I ordered a timer for the 480w and of course got the timer for the 1010w.  

If I use it, I can make it work by cutting the plug off and crimping individual connectors onto the wires. I will have to go to the harness and find the white wire which should be common power for both the heating and cooling cycles these terminals are reversed (2 and 4) on the different timers. 

I have read that you can just hook up the wires to match the original numbered tabs but for these two timers this does not seem correct.

After checking the new timer I'm now thinking my original timer is OK. 

After doing more reading- There seems to be another possibility. 
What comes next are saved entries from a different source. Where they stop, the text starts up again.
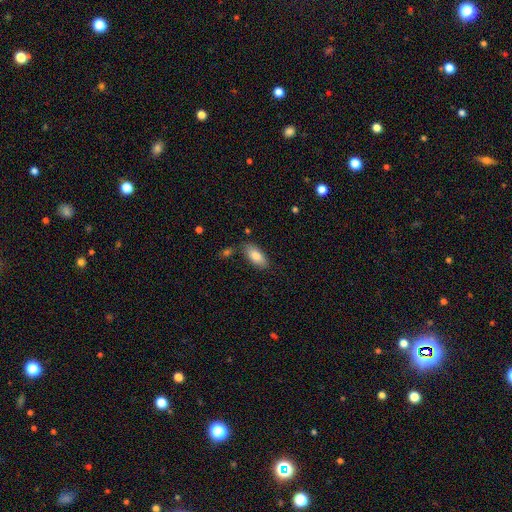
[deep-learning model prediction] Morphology: type=smooth (82%); roundness=in between (90%); merging=none (78%).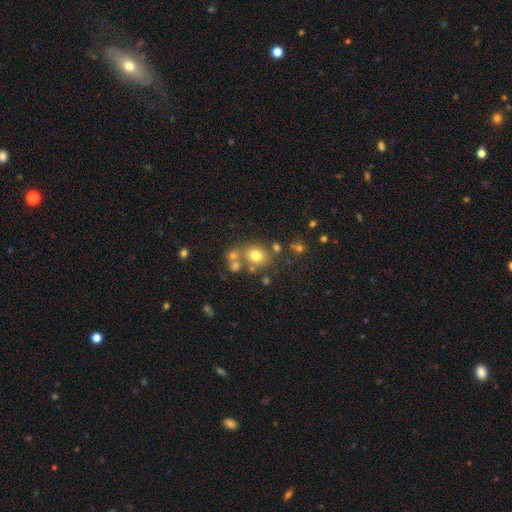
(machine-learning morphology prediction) smooth_or_featured: smooth (p=0.72) [alt: star or artifact p=0.16]
how_rounded: round (p=0.69) [alt: in between p=0.30]
merging: none (p=0.63) [alt: merger p=0.20]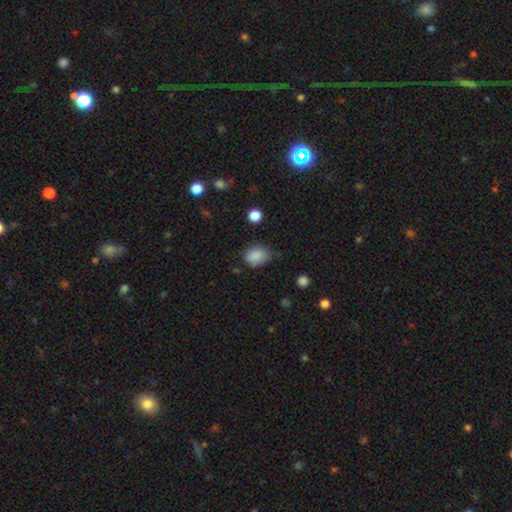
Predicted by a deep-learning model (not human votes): The model was most divided on "merging": none: 62%, minor disturbance: 30%, major disturbance: 6%, merger: 3%. More confident: smooth or featured — smooth (86%); how rounded — in between (68%).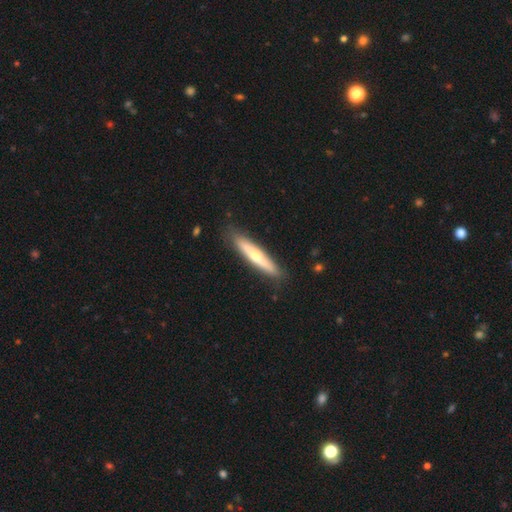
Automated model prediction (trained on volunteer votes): smooth_or_featured: featured or disk (p=0.54) [alt: smooth p=0.41]
disk_edge_on: yes (p=0.89) [alt: no p=0.11]
merging: none (p=0.87) [alt: minor disturbance p=0.10]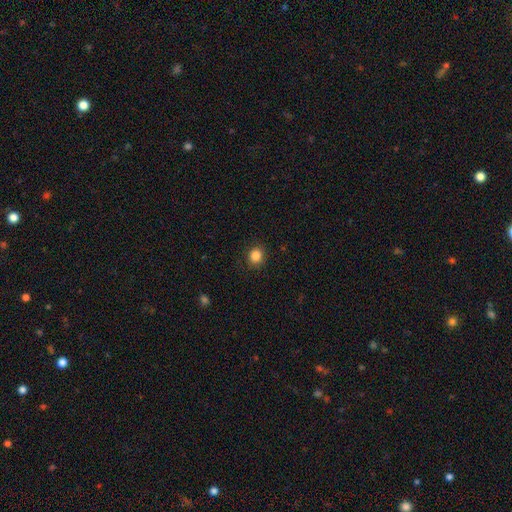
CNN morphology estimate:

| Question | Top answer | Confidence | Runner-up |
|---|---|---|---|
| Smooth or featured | smooth | 85% | star or artifact (11%) |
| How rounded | round | 78% | in between (21%) |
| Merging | none | 89% | minor disturbance (7%) |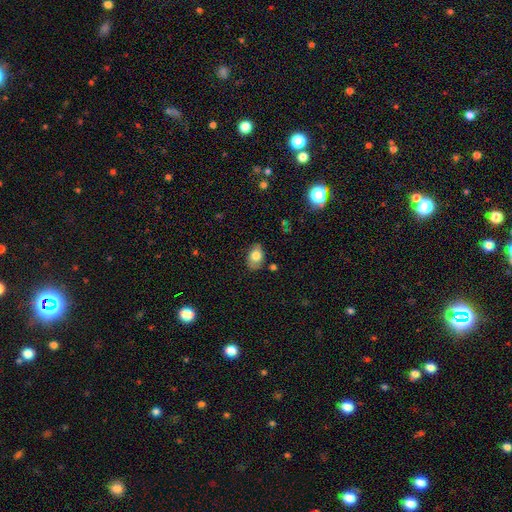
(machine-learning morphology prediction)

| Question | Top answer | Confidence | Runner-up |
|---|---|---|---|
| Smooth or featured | smooth | 78% | featured or disk (14%) |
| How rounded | in between | 85% | round (14%) |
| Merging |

I find that Terminals 1 and 3 on both timers are open. I read that for some timer models these would supply power for the timer motor itself. Since there is no continuity between 1 and 3 on either of these magic chef timers in any position, the power for the timer motor could be supplied by all the peripheral components-  The coil thermostat and the heater elements (if working, they complete a power circuit to the timer motor). If either of these are not working (open) there would be no power supply to the timer motor and it will stop rotating when it switches onto the faulty component. This seems to make sense since I have 6 or 7 wires going into the 4 terminal harness. So if the compressor runs and the timer roates for one cycle then stops, I'm deducing the thermostat or heating element need replacement. Use a multi meter in the timer plug- Unplug the refrigerator first. 
The heater should show continuance (closed circuit) all the time. The thermostat should show continuance (closed) at 30 degrees F. There are some how to test these components examples on the internet. I'm on my way to check these now.

I have not been able to locate an electrical schematic for this refrigerator.
still looking............MCBR480W


----------



## jeff1 (Nov 4, 2012)

> I ordered a timer for the 480w and of course got the timer for the 1010w.



Trying to get this one?...






Defrost timer Manufacturer Number 502414000010

jeff.


----------